GOAL: Convert every line of both records below into a numbered list, omitting blank lines. Leave the pictures out.

---- STORED RECORDS

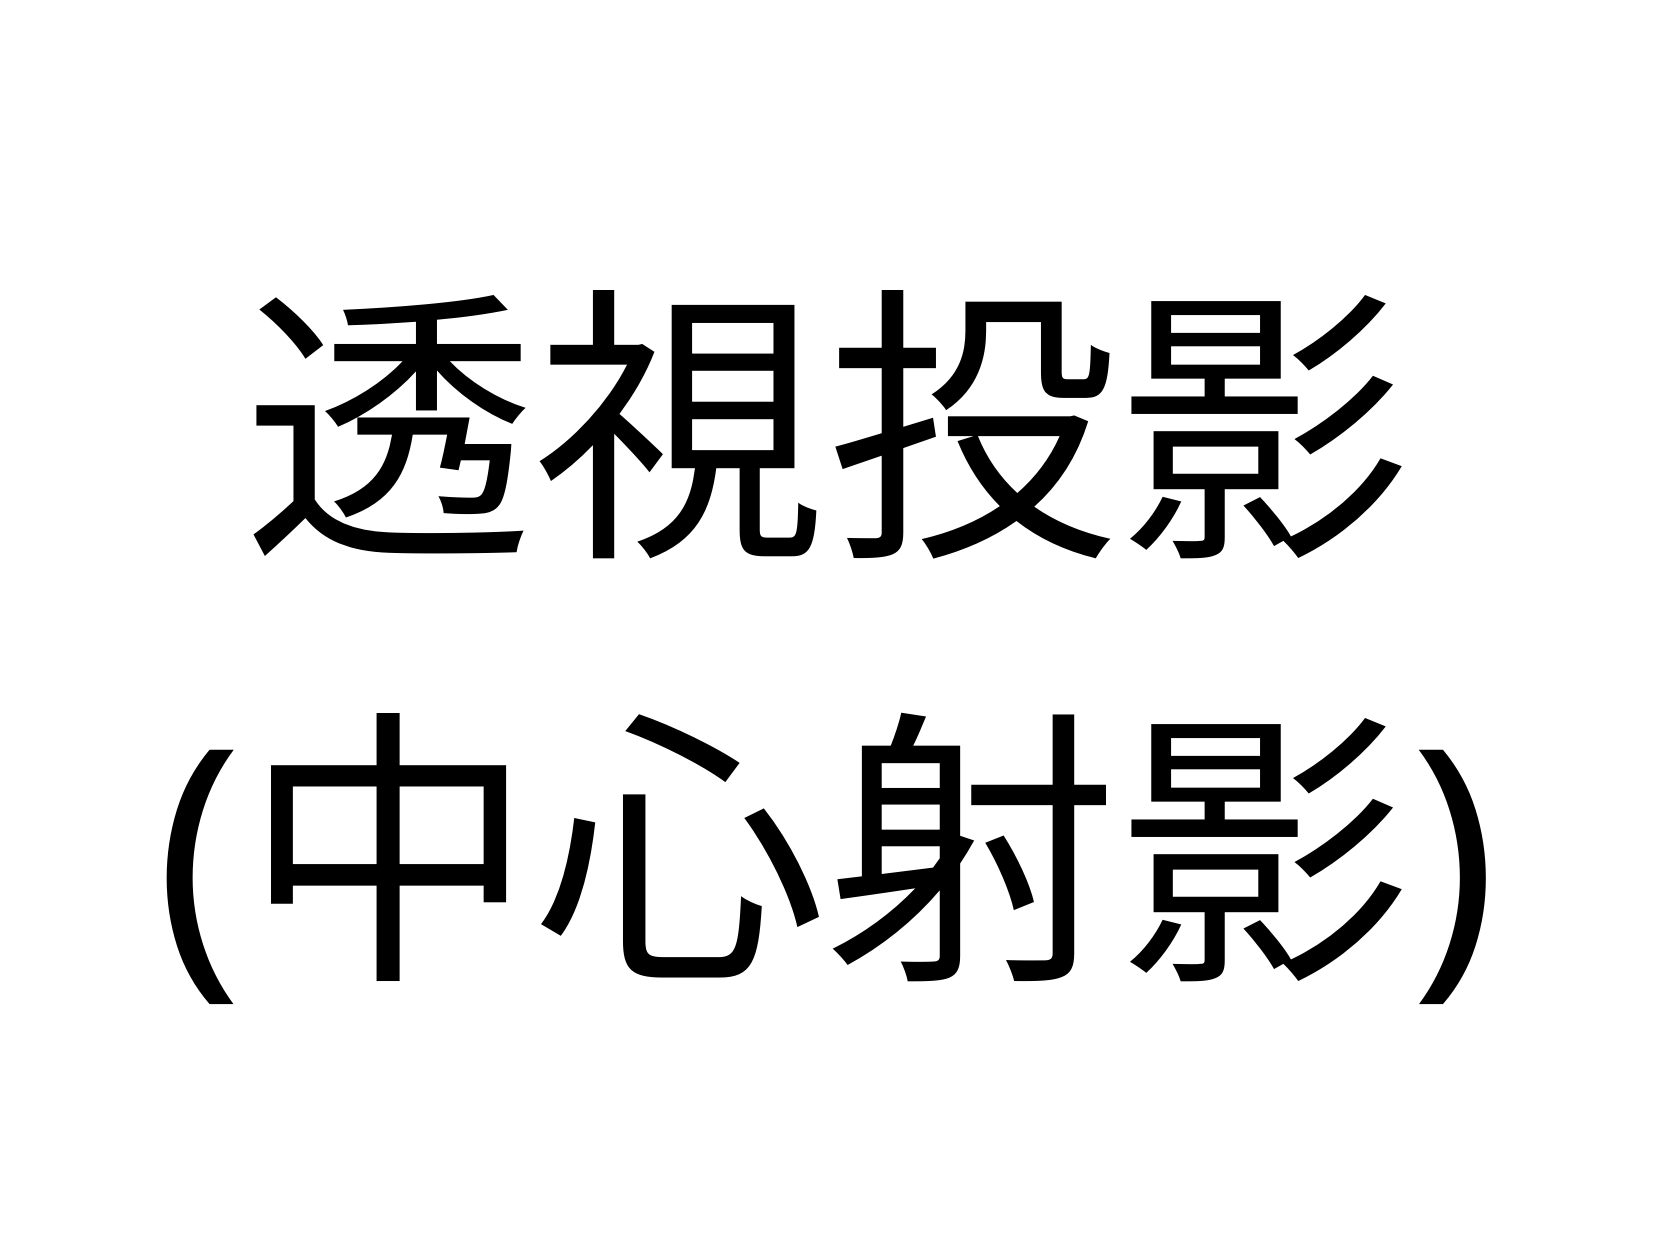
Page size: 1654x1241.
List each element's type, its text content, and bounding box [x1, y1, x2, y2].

title 透視投影 (中心射影) [82, 182, 1571, 1059]
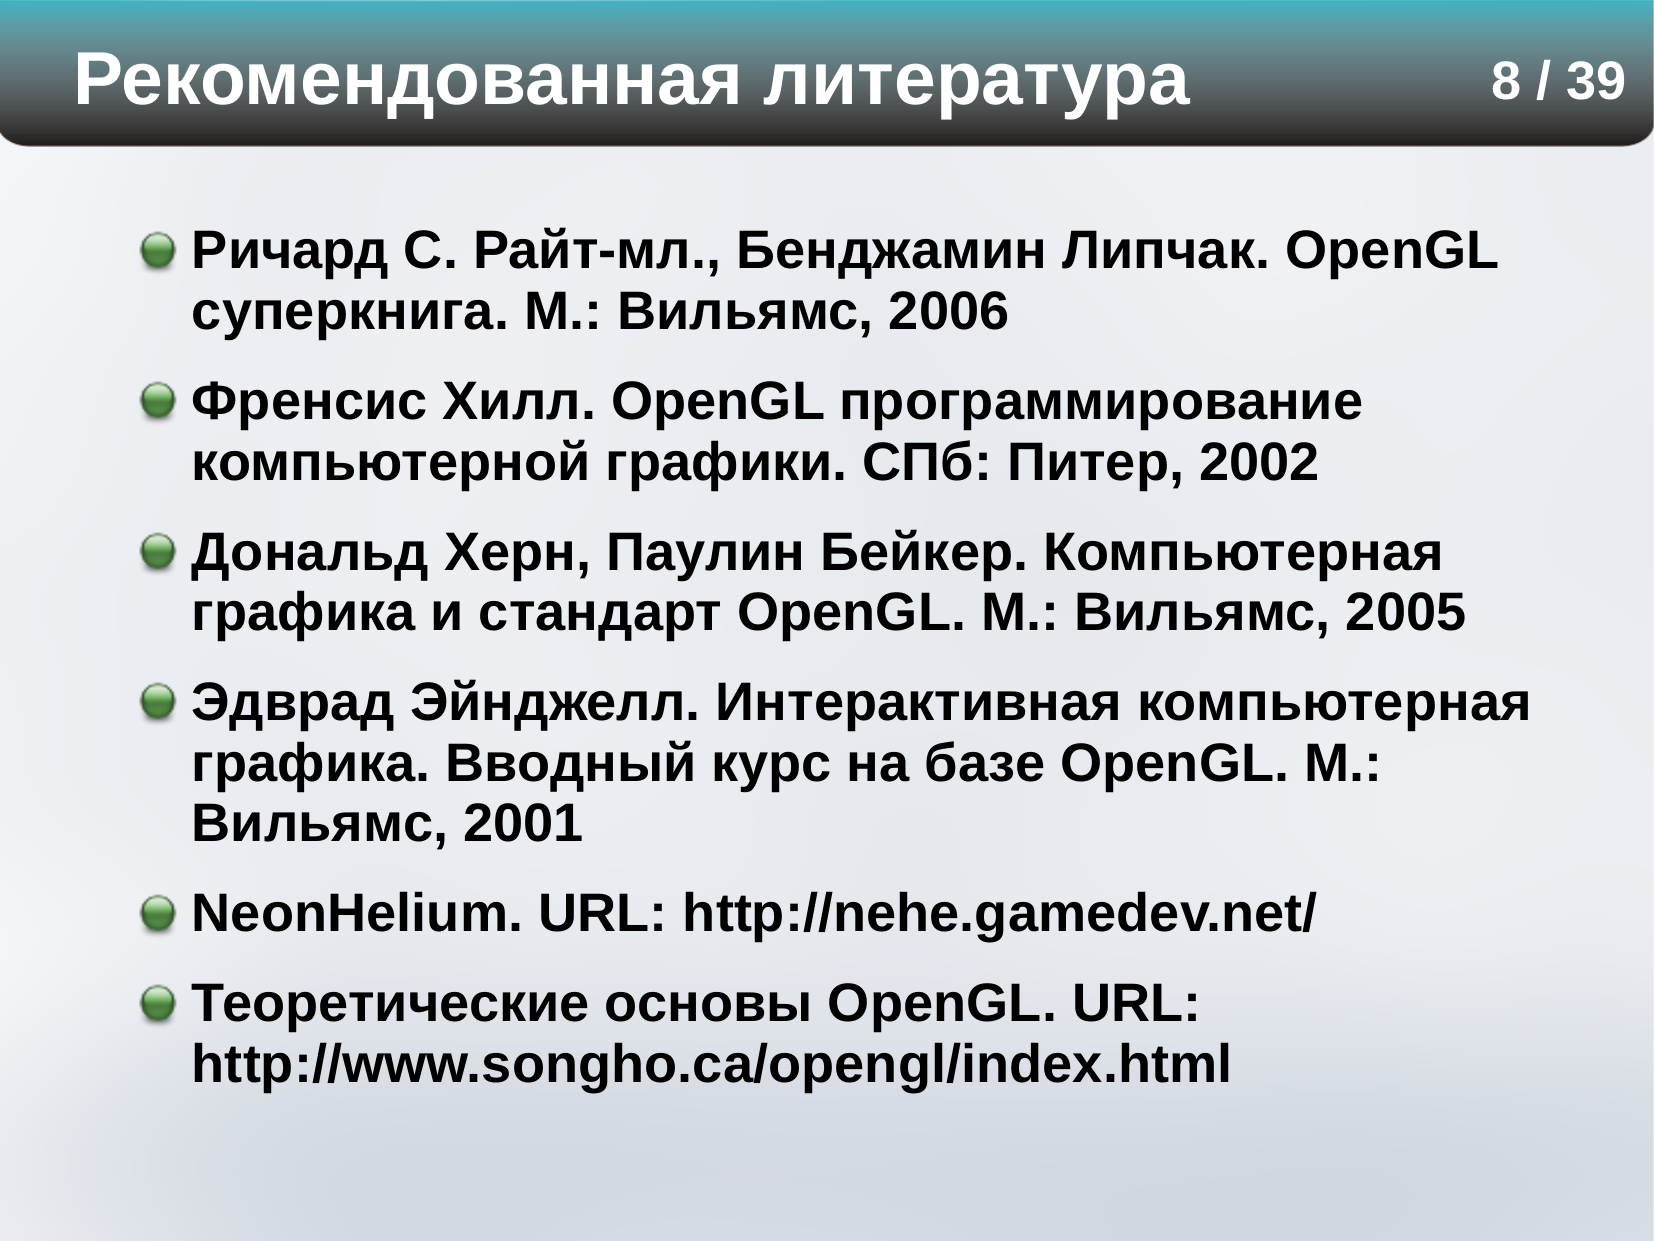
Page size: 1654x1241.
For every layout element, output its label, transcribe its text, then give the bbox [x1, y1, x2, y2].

text_box Ричард С. Райт-мл., Бенджамин Липчак. OpenGL суперкнига. М.: Вильямс, 2006 Френсис Хилл. OpenGL программирование компьютерной графики. СПб: Питер, 2002 Дональд Херн, Паулин Бейкер. Компьютерная графика и стандарт OpenGL. М.: Вильямс, 2005 Эдврад Эйнджелл. Интерактивная компьютерная графика. Вводный курс на базе OpenGL. М.: Вильямс, 2001 NeonHelium. URL: http://nehe.gamedev.net/ Теоретические основы OpenGL. URL: http://www.songho.ca/opengl/index.html [118, 212, 1595, 1102]
text_box Рекомендованная литература [59, 29, 1241, 129]
picture [0, 0, 1654, 1241]
text_box <номер> / 39 [1476, 42, 1654, 179]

--------

ANSWER:
1. Page size: 1654x1241.
2. List each element's type, its text content, and bounding box [x1, y1, x2, y2].
3. title 透視投影 (中心射影) [82, 182, 1571, 1059]
4. Page size: 1654x1241.
5. For every layout element, output its label, transcribe its text, then give the bbox [x1, y1, x2, y2].
6. text_box Ричард С. Райт-мл., Бенджамин Липчак. OpenGL суперкнига. М.: Вильямс, 2006 Френсис Хилл. OpenGL программирование компьютерной графики. СПб: Питер, 2002 Дональд Херн, Паулин Бейкер. Компьютерная графика и стандарт OpenGL. М.: Вильямс, 2005 Эдврад Эйнджелл. Интерактивная компьютерная графика. Вводный курс на базе OpenGL. М.: Вильямс, 2001 NeonHelium. URL: http://nehe.gamedev.net/ Теоретические основы OpenGL. URL: http://www.songho.ca/opengl/index.html [118, 212, 1595, 1102]
7. text_box Рекомендованная литература [59, 29, 1241, 129]
8. picture [0, 0, 1654, 1241]
9. text_box <номер> / 39 [1476, 42, 1654, 179]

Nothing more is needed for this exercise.